- [DOCUMENT EXTRACT]
· · · · · · ·
Monday, October 7, 2013

St. Anthony's Fire

Victims of ergotism by Peter Bruegel
Diagnosing medieval diseases has its difficulties. Modern research must rely on accurate recording of symptoms and knowledge of potential causes. And yet, we manage to estimate the likeliest causes of the ailments of long-gone centuries.

Geoffroy du Breuil of Vigeois was a Benedictine who recorded events from 994-1184 in his Chroniques. He mentions preparations for the First Crusade and the Cathar heresy. He also talks about an outbreak in France of an illness that caused rampant gangrene. This is believed to be a case of St. Anthony's Fire.

St. Anthony's Fire was so-called because it was most successfully treated by monks of the Order of St. Anthony. The order was founded in 1095 by Gaston of Valloire and his son, because the son had been cured from the symptoms by the relics of Saint Anthony the Great. The symptoms of St. Anthony's Fire were not only gangrene that caused limbs to fall off but also convulsions, diarrhea, psychosis, headaches, nausea, vomiting, and an uncontrollable itching feeling.

Now we equate St. Anthony's Fire with ergotism, caused by the fungus Claviceps purpurea which infects rye, barley, and other grains. Ergotism also explains a plague in 857, mentioned in the Annales Xantenses. It is also a proposed explanation for anecdotes of bewitchment found in the Middle Ages and later, including in Puritan New England.
· · · · · · ·
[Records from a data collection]
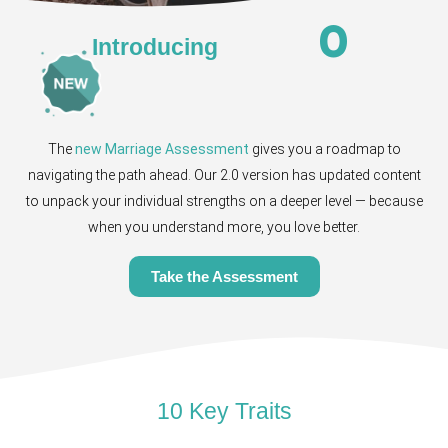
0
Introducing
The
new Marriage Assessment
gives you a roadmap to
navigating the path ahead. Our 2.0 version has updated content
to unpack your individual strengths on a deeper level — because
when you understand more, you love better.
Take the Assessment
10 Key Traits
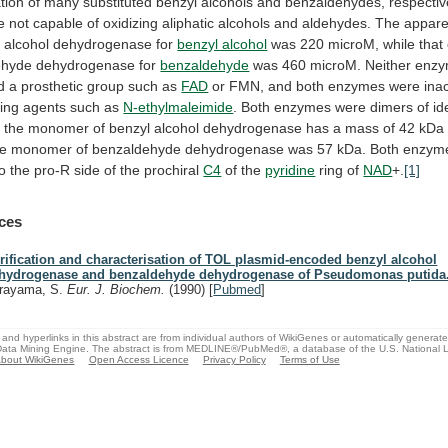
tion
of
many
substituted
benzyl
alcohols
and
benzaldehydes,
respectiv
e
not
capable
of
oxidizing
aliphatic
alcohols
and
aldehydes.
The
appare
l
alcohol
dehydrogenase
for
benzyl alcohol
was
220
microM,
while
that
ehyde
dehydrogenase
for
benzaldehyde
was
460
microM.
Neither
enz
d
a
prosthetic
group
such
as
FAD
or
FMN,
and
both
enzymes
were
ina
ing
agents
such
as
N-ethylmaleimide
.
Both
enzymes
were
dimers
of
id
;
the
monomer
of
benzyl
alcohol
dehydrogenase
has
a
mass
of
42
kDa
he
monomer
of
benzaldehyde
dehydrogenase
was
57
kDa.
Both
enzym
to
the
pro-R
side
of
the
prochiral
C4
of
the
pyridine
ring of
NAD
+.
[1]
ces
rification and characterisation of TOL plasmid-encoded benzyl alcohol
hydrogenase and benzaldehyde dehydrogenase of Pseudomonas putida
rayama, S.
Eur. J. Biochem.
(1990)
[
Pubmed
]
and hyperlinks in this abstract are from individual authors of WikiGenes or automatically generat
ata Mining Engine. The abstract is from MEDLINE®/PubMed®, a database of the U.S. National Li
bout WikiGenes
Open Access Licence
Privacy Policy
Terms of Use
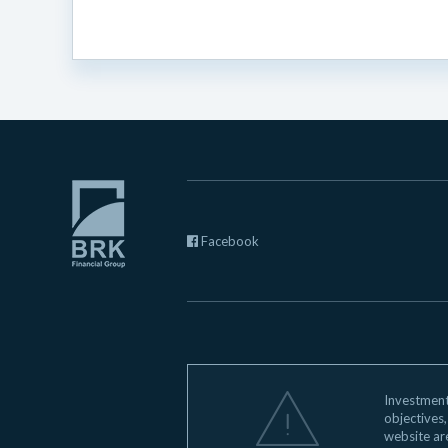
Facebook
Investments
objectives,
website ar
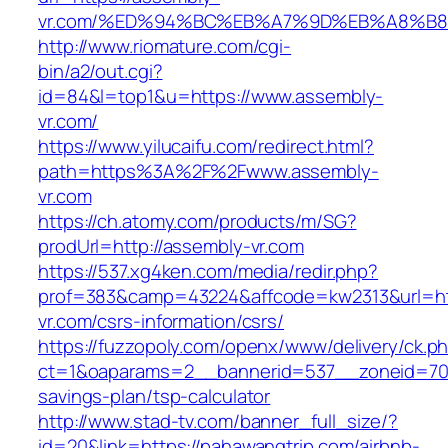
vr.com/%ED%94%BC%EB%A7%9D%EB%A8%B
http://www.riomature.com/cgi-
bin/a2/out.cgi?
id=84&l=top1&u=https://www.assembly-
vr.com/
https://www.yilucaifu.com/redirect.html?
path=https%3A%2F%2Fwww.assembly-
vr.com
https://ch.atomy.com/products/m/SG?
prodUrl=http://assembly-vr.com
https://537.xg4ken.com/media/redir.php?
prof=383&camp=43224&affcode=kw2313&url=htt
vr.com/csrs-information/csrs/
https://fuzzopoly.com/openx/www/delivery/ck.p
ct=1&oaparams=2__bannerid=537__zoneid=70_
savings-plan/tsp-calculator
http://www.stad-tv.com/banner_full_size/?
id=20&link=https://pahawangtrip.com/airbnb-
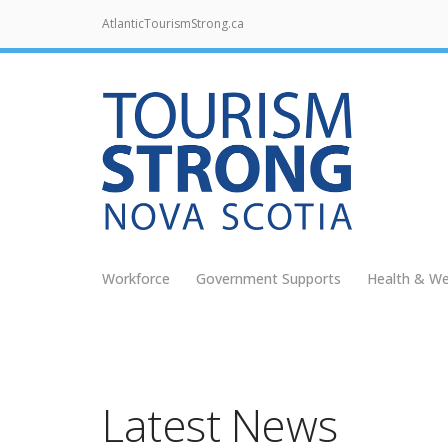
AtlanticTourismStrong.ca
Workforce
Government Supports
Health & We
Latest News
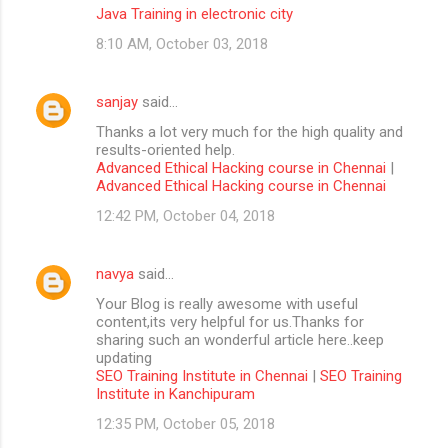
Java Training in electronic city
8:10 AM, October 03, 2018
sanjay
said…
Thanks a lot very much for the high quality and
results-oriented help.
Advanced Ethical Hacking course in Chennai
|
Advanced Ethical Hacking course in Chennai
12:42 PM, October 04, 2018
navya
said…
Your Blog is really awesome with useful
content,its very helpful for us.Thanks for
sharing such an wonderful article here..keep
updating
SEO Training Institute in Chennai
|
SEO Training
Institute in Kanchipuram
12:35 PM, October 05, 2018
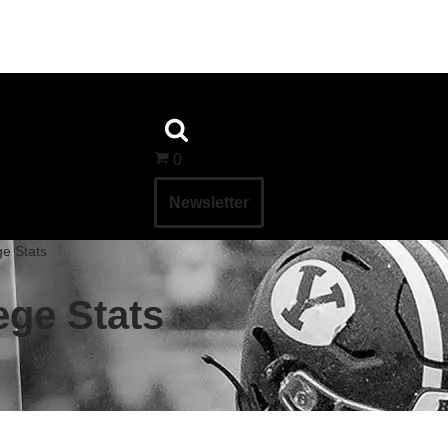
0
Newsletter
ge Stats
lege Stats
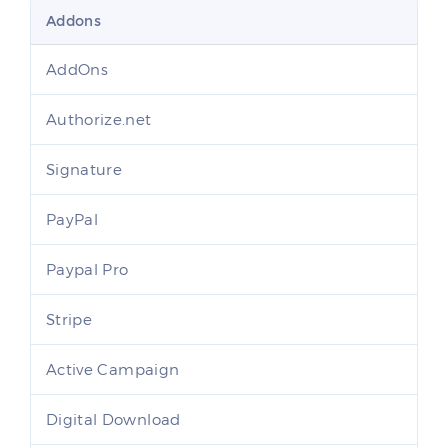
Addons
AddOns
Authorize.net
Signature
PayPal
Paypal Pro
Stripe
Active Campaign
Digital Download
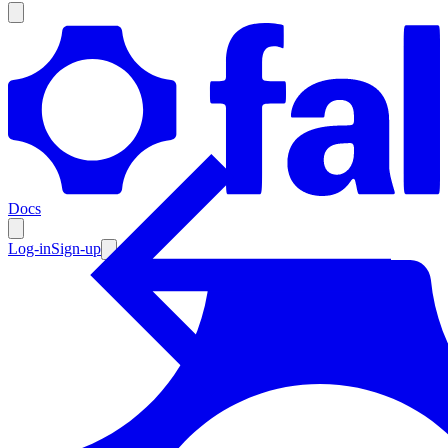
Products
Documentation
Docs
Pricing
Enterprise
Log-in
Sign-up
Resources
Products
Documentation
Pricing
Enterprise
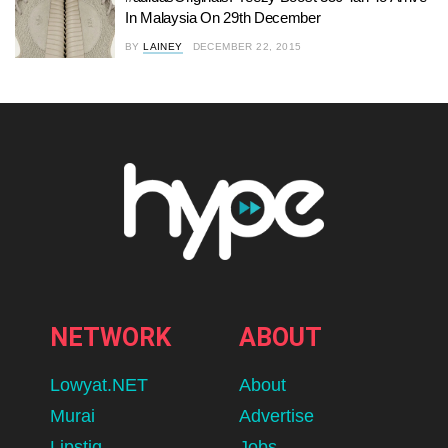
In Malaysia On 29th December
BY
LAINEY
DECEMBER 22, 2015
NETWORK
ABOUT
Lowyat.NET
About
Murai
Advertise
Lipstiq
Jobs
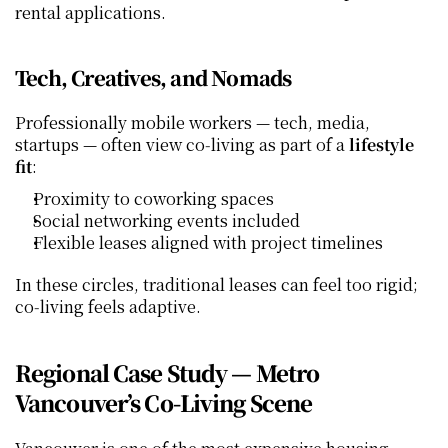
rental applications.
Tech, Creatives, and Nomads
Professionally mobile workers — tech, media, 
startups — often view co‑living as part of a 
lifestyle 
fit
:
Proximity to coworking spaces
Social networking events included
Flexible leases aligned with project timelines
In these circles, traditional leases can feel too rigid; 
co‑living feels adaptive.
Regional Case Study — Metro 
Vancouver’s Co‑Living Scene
· · · · · · ·
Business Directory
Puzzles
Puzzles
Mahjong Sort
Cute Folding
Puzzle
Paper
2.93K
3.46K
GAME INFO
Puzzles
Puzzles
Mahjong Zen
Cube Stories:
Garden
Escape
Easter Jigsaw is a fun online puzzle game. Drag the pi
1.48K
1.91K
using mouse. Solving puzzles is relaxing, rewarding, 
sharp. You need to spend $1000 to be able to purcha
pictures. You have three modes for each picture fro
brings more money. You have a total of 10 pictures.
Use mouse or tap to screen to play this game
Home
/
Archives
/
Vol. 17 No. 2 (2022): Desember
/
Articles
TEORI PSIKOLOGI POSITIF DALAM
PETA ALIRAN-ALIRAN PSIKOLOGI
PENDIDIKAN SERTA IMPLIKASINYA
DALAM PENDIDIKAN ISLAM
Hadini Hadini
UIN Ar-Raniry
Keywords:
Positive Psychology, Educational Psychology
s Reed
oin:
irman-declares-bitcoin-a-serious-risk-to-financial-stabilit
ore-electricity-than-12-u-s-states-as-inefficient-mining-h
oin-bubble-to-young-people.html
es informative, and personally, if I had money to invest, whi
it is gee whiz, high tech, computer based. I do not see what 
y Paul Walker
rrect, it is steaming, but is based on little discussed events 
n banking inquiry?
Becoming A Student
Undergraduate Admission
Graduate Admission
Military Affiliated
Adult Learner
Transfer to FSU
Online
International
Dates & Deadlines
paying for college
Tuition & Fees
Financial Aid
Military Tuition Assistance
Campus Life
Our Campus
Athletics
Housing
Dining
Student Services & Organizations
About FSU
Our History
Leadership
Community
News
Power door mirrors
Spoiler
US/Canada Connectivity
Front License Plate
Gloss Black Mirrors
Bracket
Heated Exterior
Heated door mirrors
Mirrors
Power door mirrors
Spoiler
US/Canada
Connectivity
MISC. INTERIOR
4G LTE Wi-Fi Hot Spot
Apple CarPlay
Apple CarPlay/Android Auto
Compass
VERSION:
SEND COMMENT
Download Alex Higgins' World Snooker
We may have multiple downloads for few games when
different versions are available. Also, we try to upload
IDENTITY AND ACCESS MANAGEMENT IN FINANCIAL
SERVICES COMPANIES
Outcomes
· · · · · · ·
- [TASK REQUIREMENTS]
1. According to the post on St. Anthony's Fire, who founded the Order of St. Anthony, and in what year?
2. Decide whether each statement agrees with the post on St. Anthony's Fire, and quote the words that decide it: (a) Geoffroy du Breuil of Vigeois recorded events from 994 to 1184. (b) The fungus Claviceps purpurea infects only rye. (c) The Annales Xantenses mention a plague in 857.
The records are separate material and are not connected to the text about St. Anthony's Fire.

- [RESPONSES PER TASK]
1. Gaston of Valloire and his son founded it in 1095.

2.
(a) Yes: "recorded events from 994-1184 in his Chroniques"
(b) No: "which infects rye, barley, and other grains"
(c) Yes: "a plague in 857, mentioned in the Annales Xantenses"